• TRY IT: List every line of the records that contains the string "اعمال". The match is case-sensitive.
** Opening GIVEN RECORDS block **
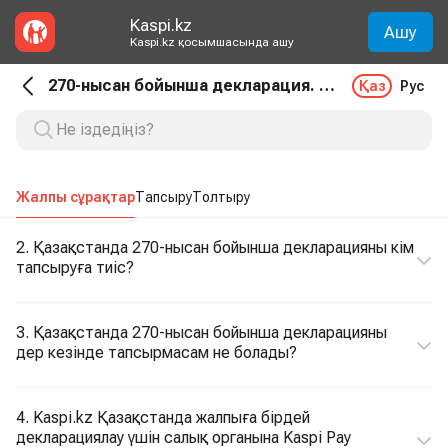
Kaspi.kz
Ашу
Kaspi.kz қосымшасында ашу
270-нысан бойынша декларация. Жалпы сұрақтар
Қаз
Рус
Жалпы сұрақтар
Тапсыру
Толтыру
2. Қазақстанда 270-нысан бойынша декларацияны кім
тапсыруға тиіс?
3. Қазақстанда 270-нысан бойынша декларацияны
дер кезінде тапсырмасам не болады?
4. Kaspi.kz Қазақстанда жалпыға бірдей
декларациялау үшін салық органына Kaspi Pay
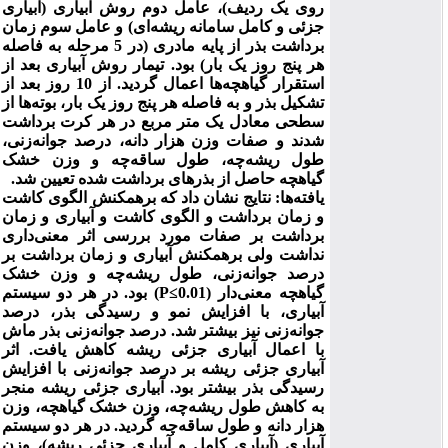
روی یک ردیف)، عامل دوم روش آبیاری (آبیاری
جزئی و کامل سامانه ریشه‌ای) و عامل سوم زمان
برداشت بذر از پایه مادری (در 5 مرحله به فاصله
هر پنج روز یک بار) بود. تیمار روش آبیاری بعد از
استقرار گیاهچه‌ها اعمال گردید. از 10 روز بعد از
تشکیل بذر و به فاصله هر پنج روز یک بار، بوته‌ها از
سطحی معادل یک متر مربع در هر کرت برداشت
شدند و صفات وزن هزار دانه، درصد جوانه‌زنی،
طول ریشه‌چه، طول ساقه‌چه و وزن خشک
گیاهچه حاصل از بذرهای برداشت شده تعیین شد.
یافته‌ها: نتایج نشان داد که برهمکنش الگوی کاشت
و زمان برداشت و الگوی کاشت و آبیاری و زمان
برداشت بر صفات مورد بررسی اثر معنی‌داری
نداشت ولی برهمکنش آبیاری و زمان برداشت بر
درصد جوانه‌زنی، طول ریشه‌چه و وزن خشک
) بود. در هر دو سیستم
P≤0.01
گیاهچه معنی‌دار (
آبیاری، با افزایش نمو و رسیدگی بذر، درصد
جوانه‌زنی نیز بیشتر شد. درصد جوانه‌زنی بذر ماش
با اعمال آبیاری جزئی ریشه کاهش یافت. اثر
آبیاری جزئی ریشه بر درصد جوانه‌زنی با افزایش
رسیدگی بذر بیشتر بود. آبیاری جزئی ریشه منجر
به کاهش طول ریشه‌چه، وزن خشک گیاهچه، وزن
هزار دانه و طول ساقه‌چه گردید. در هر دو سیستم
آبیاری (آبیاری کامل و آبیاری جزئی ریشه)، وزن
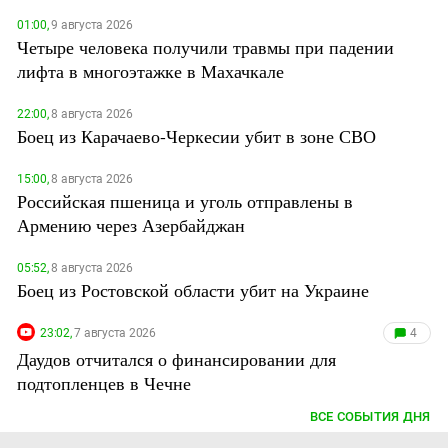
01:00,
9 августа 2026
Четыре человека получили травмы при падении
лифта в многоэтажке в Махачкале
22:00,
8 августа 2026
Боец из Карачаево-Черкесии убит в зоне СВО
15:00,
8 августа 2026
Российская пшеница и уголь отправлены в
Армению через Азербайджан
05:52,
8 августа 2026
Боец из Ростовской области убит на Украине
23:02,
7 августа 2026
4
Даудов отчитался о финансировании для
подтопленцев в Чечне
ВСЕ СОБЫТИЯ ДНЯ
** Closing GIVEN RECORDS block **
• OUTPUT OF THE TASK:
استقرار گیاهچه‌ها اعمال گردید. از 10 روز بعد از
با اعمال آبیاری جزئی ریشه کاهش یافت. اثر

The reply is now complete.